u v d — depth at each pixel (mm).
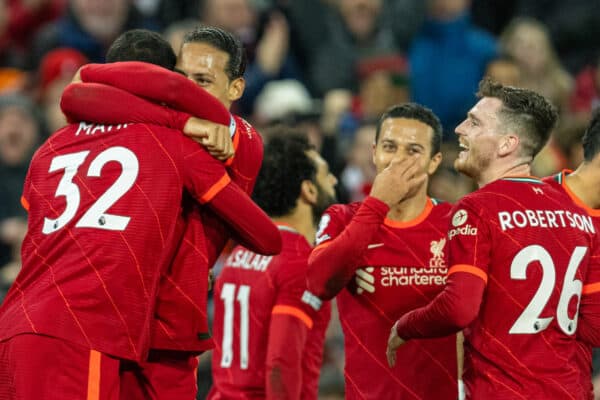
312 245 17891
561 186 15602
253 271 17281
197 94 14070
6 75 34500
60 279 13523
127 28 35531
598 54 39438
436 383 15688
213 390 17875
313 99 36375
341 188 19453
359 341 16000
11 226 27578
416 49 35219
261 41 36156
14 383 13391
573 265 14359
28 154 29250
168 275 14492
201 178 14141
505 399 13992
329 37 37094
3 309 14023
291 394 16188
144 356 13836
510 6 40312
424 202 16078
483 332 14258
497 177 14898
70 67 32438
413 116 15820
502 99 14914
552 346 14211
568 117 32656
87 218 13727
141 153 13953
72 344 13320
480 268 13992
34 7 37938
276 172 17625
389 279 15812
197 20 37719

+---+

> **Task**
Set down the lines above exactly as written. Begin at the line containing "483 332 14258" and stop after the last line.

> **Response for this exercise**
483 332 14258
497 177 14898
70 67 32438
413 116 15820
502 99 14914
552 346 14211
568 117 32656
87 218 13727
141 153 13953
72 344 13320
480 268 13992
34 7 37938
276 172 17625
389 279 15812
197 20 37719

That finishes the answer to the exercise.